## Short task 1
Pick out every line of the records that contains the string "defaultTimeSignature" and copy each one. Case counts.

───── Source passage ─────

Features | Mariano Llinás and Other Argentinean Species: Beyond Official Cinema

By Quintín

In 1999, as a jury member for Antorchas, a now-defunct private foundation that awarded endowments for the arts and the sciences in Argentina, I was reading a huge pile of scripts from filmmakers applying for something like $10,000 US in funding. One of those scripts, written by one Mariano Llinás, was completely different from the others. Not only did it lack the usual three-act structure and disobeyed all the rules and techniques for scriptwriting, it was really different. Titled Balnearios, the proposed film was a voiceover-heavy mockumentary that classified the different kind of water resorts in the country, from the posh sites for the rich by the seaside to very ordinary and not particularly pleasant places along some small rivers. The whole thing could be read as a report for some kind of public office, except for one detail: there was a slightly ironic undertone in the text, too conscious of class nuances to be a bureaucratic document. The script was accompanied with a short film by Llinás called Arroyos de Buenos Aires (Streams of BA) that was made more or less along the same lines, with maps, images of the city, and a very pompous male voice speaking as if in an old newsreel. I felt excited and puzzled by the experience, and I remember asking Flavia, my wife and colleague, to give the project a look. Is it for real, I asked, or is it a kind of joke?

─────

## Short task 2
Keep writing the piece on Mariano Llinás and Argentinean cinema, starting right after its last sentence.

───── Exercise inputs ─────

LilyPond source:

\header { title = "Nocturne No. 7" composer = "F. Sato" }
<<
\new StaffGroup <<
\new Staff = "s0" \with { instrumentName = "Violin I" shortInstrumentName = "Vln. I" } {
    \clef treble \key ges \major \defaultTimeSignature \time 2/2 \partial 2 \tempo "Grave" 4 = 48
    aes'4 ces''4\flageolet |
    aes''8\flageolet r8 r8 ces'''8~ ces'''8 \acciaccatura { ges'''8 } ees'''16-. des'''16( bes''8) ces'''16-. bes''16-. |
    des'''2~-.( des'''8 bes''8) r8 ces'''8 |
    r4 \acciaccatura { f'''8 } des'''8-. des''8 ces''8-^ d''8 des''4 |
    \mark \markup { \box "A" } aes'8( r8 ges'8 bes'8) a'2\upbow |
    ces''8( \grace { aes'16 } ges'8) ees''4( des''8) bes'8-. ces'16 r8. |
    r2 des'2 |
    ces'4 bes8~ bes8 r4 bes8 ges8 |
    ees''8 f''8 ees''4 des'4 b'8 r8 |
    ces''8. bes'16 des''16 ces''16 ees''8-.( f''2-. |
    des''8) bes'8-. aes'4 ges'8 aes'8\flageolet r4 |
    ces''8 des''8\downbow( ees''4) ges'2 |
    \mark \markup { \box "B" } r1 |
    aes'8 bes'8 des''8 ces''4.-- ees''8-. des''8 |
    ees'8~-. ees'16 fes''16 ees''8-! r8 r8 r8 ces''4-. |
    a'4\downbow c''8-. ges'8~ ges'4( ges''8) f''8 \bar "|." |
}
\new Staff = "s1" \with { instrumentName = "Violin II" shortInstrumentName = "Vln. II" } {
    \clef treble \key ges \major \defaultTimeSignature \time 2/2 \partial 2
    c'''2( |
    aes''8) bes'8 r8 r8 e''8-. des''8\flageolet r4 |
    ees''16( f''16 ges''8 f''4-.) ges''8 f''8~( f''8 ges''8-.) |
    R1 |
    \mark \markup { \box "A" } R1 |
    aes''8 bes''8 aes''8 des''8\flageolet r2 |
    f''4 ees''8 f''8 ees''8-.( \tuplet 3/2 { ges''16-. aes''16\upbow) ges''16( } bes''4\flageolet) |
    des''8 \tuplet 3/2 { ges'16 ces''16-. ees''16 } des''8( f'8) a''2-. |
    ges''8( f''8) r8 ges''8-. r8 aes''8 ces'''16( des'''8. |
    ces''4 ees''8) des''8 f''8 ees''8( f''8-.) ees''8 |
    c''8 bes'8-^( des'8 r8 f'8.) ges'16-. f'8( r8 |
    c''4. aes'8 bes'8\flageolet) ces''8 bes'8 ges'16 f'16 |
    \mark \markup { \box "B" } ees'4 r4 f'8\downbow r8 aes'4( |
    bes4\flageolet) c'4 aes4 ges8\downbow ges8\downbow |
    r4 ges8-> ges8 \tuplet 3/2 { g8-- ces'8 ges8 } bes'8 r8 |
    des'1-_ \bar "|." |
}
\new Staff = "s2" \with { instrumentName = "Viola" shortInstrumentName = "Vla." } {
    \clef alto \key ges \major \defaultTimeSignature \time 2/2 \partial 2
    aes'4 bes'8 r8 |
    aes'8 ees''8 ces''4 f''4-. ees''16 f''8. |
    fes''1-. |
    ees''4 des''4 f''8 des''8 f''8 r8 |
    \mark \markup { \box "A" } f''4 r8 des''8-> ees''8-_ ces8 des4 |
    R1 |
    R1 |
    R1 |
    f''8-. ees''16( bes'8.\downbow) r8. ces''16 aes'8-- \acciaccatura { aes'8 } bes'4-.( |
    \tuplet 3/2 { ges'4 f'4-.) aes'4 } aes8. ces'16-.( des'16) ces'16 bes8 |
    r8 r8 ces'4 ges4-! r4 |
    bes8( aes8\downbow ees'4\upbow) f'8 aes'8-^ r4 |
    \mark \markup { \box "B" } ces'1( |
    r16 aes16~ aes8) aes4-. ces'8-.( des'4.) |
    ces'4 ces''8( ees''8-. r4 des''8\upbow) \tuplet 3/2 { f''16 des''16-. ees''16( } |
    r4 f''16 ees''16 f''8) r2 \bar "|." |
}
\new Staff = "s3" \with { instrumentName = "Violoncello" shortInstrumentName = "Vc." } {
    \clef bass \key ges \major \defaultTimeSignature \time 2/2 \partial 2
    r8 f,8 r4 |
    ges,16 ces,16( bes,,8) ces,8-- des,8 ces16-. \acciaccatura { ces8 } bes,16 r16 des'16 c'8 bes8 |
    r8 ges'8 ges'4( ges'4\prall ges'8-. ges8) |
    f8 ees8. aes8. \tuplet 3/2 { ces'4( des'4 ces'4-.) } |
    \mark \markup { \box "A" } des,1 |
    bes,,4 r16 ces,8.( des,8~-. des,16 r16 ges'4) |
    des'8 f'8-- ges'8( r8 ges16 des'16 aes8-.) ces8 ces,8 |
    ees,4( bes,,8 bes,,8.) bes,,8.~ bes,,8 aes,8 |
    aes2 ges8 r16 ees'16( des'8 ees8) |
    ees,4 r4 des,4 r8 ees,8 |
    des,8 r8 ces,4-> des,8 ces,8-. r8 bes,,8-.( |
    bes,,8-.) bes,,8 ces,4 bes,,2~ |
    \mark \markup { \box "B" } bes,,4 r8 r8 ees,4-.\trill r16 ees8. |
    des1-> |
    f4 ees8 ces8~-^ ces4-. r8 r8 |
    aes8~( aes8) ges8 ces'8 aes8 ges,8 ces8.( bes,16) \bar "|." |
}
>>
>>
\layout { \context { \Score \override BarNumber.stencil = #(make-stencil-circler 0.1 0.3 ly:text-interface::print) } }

─────

## Result 1
    \clef treble \key ges \major \defaultTimeSignature \time 2/2 \partial 2 \tempo "Grave" 4 = 48
    \clef treble \key ges \major \defaultTimeSignature \time 2/2 \partial 2
    \clef alto \key ges \major \defaultTimeSignature \time 2/2 \partial 2
    \clef bass \key ges \major \defaultTimeSignature \time 2/2 \partial 2

## Result 2
Ten years later, Mariano Llinás has become a major force in Argentinean cinema, although that is an incorrect statement in two opposite senses. On the one hand, Llinás—who until recently was barely known at home—has not become a world-famous filmmaker. On the other, in his capacities as director, producer, writer, editor, actor and teacher, he has opened up a new path for the country’s filmmaking community and a new direction for its cultural milieu. Let me put it another way: essentially, there are two seemingly mutually exclusive zones in Argentinean cinema. One is the commercial stuff, based in genre films (mainly comedies but also thrillers) with (sometimes) popular appeal and (sometimes) international appearances at festivals like San Sebastián, Berlin, or Toronto; names of directors associated with this space are the late Fabián Bielinsky, Daniel Burman, Juan José Campanella, and Marcelo Piñeyro. The second is what some years ago was called “independent” cinema, more art-house oriented films made by Cannes customers like Lucrecia Martel, Lisandro Alonso, or Pablo Trapero, to name the best known abroad. There are people in between (Adrián Caetano, for instance), but there is a very important common ground for both categories: they are both state-funded. Even if many of these films usually also get money form foreign countries and organizations (from European or Asian co-producers, and from festivals and international foundations), a decisive chunk of the budget is covered by the INCAA, the Argentinean Film Institute. With INCAA’s money in place, the rest follows rather easily.

At the beginning, for Pablo Trapero’s Crane World (1999) or for Lisandro Alonso’s La libertad (2001), and also for people like Juan Villegas, Diego Lerman, Celina Murga, or Rodrigo Moreno, this source of financing could not be accessed. But now all of these filmmakers belong to what can be appropriately called Official Argentinean Cinema (OAC). I’m being ambiguous on purpose. INCAA is becoming more and more of a partisan institution under the government of the Kirchners, populist politicians who conceive culture as a battleground for their cause, not a territory for individual expression and freedom. That doesn’t mean that the films are censored (although political subjects are almost completely absent in OAC, not to mention any criticism to the government), but INCAA is looking more and more to be a Soviet-styled institution, the same as state television that a few days ago took over soccer broadcasting. In any event, filmmakers, whether arty or commercial, depend on INCAA to keep making films.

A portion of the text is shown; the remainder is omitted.